Copy, from the material below, every line in which the word "buttons" can be found.

Data section Block Start

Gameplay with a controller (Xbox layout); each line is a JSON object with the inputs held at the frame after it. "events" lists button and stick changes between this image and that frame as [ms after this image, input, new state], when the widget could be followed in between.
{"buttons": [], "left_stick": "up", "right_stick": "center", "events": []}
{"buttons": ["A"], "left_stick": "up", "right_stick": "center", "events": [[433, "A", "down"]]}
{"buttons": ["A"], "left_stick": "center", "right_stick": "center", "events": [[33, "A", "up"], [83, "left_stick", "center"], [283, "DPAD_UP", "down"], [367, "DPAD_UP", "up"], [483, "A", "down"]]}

Data section Block End

Exercise result:
{"buttons": [], "left_stick": "up", "right_stick": "center", "events": []}
{"buttons": ["A"], "left_stick": "up", "right_stick": "center", "events": [[433, "A", "down"]]}
{"buttons": ["A"], "left_stick": "center", "right_stick": "center", "events": [[33, "A", "up"], [83, "left_stick", "center"], [283, "DPAD_UP", "down"], [367, "DPAD_UP", "up"], [483, "A", "down"]]}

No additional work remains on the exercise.